Proceeds will be used to repay all of the outstanding debt under the unsecured revolving portion of the company’s credit facility, for working capital and for other general corporate purposes, which may include the repayment or repurchase of other debt.

The real estate investment trust of self-storage facilities is based in Wayne, Pa.

KfW sets talk

KfW (Aaa/AAA) set price talk on Monday for a benchmark offering of three-year global notes in the area of mid-swaps plus 19 bps, according to a market source.

The bookrunners are BofA Merrill Lynch, BNP Paribas Securities Corp. and Goldman Sachs & Co.

The German government-owned development bank is based in Frankfurt.

BNG on deck

In other forward calendar news, Bank Nederlandse set price talk for a planned benchmark offering of notes (Aaa/AA+) due Oct. 29, 2018 in the area of mid-swaps plus 30 bps, according to a market source.

The deal is set to price on Tuesday.

Bookrunners are Morgan Stanley & Co. LLC, Nomura, RBC Capital Markets LLC and TD Securities.

The local government funding agency is based in the Hague, the Netherlands.

Citigroup notes steady

Citigroup’s 3.3% senior notes due 2025 were unchanged at 156 bps bid, a market source said.

Citigroup sold $1.5 billion of the notes (Baa2/A-/A) on April 22 at Treasuries plus 135 bps.

The investment bank is based in New York.

Bank of America softens

Bank of America’s 3.875% senior notes due 2025 eased 4 bps to 167 bps bid during the session, a source said.

Bank of America sold $2.5 billion of the notes (Baa1/A-/A) on July 27 at a spread of 167 bps over Treasuries.

The financial services company based in Charlotte, N.C.

Intel firms

Intel’s 3.7% notes due 2025 firmed 3 bps to 116 bps bid in secondary trading on Monday, according to a market source.

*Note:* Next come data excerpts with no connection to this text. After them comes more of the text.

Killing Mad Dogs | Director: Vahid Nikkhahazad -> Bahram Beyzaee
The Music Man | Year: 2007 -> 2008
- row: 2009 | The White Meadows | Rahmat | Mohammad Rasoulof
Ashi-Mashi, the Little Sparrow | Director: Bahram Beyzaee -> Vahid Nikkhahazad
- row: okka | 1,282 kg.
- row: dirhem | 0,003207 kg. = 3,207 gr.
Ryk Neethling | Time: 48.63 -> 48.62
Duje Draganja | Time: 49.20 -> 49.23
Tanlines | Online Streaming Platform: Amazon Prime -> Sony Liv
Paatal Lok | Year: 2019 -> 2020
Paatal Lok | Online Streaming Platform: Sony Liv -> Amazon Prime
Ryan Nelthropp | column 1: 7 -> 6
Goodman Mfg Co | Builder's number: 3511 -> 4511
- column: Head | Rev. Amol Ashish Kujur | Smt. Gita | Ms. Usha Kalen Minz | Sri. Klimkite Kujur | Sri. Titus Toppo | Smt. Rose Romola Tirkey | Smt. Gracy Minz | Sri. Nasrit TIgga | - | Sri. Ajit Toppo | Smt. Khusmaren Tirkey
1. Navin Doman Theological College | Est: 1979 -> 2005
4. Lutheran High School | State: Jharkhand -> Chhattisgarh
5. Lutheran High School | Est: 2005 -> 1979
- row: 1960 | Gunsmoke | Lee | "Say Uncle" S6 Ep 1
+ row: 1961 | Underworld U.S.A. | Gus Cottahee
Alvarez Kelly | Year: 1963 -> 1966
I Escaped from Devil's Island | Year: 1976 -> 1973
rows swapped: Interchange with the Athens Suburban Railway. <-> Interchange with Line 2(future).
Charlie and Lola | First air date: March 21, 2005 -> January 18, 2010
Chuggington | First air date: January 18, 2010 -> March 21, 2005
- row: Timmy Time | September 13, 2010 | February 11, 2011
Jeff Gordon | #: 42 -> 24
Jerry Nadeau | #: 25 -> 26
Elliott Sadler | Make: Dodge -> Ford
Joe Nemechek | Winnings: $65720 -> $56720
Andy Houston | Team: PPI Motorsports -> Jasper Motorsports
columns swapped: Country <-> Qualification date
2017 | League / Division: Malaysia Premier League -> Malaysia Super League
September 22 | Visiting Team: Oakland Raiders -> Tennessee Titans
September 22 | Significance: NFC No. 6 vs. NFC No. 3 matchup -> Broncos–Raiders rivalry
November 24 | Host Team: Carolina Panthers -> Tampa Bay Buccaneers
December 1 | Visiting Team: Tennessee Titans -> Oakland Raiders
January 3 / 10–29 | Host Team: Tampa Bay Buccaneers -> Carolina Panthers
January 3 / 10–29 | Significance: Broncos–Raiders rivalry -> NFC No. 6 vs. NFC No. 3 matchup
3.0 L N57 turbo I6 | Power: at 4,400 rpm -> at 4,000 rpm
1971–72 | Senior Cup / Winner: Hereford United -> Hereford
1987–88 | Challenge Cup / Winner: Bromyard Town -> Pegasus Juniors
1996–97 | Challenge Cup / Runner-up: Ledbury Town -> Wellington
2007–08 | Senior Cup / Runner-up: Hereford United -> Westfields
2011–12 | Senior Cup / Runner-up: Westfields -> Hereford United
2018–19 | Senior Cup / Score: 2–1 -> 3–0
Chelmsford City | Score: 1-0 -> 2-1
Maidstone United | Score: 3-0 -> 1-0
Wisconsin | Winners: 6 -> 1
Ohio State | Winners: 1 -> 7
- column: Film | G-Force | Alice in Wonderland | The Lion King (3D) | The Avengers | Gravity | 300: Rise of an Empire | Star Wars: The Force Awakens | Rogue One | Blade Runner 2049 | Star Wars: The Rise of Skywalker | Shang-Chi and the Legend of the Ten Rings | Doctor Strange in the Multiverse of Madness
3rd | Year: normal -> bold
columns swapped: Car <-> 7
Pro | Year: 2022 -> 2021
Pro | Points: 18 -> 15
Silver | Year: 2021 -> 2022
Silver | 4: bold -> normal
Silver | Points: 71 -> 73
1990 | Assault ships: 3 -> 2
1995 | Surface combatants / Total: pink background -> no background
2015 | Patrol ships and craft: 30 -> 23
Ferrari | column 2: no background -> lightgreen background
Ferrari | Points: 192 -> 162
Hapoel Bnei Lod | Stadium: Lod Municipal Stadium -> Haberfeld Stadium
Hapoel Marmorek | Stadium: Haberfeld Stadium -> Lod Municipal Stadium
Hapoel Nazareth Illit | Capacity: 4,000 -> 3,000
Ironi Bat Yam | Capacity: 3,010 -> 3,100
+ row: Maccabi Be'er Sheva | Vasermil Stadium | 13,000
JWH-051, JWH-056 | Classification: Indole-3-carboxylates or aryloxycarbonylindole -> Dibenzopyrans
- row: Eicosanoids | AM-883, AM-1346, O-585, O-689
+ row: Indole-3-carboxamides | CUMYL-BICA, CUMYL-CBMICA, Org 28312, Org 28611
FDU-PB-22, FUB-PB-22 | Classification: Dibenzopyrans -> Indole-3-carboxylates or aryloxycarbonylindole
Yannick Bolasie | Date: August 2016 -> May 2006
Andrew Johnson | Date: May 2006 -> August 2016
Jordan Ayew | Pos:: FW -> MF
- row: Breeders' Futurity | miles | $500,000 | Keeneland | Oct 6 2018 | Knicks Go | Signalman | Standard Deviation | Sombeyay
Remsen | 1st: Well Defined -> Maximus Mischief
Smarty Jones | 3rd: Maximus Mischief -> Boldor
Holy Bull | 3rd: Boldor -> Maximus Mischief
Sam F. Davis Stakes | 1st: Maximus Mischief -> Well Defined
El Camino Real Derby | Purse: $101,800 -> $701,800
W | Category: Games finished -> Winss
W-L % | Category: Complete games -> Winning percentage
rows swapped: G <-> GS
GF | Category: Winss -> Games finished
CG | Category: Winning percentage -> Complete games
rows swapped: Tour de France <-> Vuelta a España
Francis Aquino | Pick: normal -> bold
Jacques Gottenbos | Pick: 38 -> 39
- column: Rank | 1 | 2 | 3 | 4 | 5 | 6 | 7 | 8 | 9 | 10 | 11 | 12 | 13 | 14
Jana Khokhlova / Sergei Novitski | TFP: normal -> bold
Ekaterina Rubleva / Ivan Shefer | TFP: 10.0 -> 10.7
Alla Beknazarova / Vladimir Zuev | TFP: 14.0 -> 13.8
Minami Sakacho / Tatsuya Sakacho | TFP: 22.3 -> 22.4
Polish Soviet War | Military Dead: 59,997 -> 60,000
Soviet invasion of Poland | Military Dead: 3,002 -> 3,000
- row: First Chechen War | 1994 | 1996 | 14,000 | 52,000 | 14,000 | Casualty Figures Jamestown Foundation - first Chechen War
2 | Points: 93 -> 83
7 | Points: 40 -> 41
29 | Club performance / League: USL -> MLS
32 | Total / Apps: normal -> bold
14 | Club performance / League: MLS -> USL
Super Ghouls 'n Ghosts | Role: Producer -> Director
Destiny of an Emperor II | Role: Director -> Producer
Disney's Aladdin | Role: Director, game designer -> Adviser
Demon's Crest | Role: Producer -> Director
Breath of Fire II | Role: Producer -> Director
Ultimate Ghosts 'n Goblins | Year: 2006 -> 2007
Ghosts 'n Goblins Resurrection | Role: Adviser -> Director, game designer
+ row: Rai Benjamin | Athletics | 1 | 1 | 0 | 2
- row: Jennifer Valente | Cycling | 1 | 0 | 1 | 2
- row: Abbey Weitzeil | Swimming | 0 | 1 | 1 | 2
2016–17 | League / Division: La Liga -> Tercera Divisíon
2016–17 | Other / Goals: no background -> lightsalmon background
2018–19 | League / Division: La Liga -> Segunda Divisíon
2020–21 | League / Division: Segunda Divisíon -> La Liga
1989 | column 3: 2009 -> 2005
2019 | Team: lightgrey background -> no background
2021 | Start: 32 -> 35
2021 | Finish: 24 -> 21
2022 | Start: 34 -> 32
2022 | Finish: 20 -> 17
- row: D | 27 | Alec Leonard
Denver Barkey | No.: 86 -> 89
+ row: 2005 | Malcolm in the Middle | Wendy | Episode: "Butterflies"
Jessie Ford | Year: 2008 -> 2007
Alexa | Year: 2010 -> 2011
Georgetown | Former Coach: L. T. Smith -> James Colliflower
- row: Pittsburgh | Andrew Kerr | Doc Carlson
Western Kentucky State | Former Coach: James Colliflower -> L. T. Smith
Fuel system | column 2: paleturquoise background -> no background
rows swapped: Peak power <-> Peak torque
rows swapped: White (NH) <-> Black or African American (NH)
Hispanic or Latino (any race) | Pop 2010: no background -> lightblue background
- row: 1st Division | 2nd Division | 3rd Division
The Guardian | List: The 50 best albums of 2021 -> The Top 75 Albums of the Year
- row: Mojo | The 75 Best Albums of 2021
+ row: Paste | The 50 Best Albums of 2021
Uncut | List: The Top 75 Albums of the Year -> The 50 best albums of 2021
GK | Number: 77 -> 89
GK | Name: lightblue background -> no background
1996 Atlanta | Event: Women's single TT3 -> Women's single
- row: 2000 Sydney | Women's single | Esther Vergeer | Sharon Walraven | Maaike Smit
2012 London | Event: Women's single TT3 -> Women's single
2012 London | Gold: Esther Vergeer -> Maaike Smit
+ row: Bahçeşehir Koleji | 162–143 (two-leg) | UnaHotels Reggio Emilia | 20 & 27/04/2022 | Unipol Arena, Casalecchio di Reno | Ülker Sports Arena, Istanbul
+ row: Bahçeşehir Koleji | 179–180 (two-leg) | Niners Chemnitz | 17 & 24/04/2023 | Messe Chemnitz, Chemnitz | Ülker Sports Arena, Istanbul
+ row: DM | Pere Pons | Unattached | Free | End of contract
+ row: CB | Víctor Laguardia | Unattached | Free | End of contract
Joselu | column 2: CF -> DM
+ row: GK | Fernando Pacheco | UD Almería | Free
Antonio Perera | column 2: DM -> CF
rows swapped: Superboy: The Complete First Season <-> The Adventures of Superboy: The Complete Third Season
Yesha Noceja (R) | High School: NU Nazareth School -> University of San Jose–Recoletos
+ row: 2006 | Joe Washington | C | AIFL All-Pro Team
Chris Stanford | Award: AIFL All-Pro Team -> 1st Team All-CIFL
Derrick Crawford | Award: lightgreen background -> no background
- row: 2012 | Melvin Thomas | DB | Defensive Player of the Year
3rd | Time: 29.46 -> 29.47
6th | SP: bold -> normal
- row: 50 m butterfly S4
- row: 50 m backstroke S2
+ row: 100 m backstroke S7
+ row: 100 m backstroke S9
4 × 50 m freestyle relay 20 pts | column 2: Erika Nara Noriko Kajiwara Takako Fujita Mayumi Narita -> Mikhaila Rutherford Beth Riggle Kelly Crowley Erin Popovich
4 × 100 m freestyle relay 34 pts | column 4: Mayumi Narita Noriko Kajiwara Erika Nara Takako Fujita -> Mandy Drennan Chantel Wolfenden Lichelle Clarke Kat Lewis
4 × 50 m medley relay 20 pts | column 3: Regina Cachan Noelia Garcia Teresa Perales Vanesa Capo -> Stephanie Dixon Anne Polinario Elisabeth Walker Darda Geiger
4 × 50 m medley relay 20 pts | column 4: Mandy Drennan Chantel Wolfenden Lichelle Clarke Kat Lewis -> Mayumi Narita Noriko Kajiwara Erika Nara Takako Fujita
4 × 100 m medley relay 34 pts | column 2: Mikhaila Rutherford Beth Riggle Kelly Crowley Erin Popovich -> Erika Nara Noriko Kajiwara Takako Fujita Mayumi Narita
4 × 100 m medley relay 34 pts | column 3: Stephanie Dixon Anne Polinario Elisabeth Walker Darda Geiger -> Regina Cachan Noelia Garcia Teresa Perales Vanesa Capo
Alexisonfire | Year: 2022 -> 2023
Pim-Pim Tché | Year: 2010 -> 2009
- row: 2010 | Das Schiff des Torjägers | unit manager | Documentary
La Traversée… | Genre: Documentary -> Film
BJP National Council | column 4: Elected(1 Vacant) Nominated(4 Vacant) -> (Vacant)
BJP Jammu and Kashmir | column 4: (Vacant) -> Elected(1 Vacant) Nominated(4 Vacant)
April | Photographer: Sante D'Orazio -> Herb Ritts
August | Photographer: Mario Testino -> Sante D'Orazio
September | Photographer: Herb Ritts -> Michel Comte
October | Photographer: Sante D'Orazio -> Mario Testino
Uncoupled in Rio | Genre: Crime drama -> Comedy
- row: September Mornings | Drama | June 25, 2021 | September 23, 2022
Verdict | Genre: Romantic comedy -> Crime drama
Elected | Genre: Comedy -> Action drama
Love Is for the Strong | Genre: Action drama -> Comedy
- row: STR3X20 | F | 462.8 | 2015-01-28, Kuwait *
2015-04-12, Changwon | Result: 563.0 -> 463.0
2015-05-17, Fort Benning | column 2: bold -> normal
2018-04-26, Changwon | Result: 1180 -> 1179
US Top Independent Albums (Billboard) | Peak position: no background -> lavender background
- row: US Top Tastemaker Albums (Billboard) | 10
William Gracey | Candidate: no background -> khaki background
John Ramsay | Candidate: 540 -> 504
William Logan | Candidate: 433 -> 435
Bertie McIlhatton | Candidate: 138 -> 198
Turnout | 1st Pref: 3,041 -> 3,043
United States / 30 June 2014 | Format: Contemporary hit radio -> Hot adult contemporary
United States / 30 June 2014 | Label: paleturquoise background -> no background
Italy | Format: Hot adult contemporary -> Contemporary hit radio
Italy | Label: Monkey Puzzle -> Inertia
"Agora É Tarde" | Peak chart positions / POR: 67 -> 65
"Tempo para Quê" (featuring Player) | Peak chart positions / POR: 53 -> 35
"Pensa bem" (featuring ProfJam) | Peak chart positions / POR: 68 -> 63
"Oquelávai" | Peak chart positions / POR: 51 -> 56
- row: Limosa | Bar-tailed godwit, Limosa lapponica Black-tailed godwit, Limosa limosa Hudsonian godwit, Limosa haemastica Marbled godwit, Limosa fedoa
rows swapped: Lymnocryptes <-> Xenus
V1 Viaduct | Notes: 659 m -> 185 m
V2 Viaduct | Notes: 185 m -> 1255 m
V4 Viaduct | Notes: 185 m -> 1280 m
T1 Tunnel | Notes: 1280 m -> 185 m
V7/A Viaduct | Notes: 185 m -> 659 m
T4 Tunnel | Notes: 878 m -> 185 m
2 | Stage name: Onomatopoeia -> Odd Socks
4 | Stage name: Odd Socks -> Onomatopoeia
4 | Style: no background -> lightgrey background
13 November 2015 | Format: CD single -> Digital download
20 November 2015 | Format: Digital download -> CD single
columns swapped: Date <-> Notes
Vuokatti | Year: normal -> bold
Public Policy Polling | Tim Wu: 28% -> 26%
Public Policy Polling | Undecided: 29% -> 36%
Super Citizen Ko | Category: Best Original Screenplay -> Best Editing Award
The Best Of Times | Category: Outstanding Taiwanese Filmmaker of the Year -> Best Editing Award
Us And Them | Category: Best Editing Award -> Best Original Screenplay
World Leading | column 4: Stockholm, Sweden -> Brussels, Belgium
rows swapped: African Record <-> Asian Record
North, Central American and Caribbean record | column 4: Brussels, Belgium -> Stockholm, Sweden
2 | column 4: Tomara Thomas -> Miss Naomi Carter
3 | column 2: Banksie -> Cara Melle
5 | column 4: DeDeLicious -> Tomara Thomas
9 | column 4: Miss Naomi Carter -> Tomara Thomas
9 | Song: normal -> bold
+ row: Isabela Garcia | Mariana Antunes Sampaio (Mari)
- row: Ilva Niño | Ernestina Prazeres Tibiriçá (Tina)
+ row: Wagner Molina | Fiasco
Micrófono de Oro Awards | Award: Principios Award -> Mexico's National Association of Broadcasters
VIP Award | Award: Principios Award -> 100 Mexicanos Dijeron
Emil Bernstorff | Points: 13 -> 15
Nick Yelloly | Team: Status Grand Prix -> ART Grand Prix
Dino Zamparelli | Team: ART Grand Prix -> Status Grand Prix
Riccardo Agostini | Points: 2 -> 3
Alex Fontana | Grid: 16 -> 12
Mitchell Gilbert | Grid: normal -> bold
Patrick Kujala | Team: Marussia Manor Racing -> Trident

Intel sold $2.25 billion of the notes on July 22 at a spread of Treasuries plus 140 bps.

The company’s 4.9% bonds due 2045 traded 2 bps better at 173 bps bid.

The bonds priced in a $2 billion tranche at Treasuries plus 185 bps in the July 22 offering.

Intel is a semiconductor chip maker based in Santa Clara, Calif.

Apple tightens

Apple’s 3.2% notes due 2025 firmed 3 bps to 93 bps bid in the secondary market, a source said.

Apple sold $2 billion of the notes on May 6 at a spread of Treasuries plus 100 bps.

The company’s 4.375% notes due 2045 headed out 2 bps tighter at 140 bps bid.

Apple sold $2 billion of the bonds in the May 6 offering at 140 bps over Treasuries.

The computer and mobile communications device company is based in Cupertino, Calif.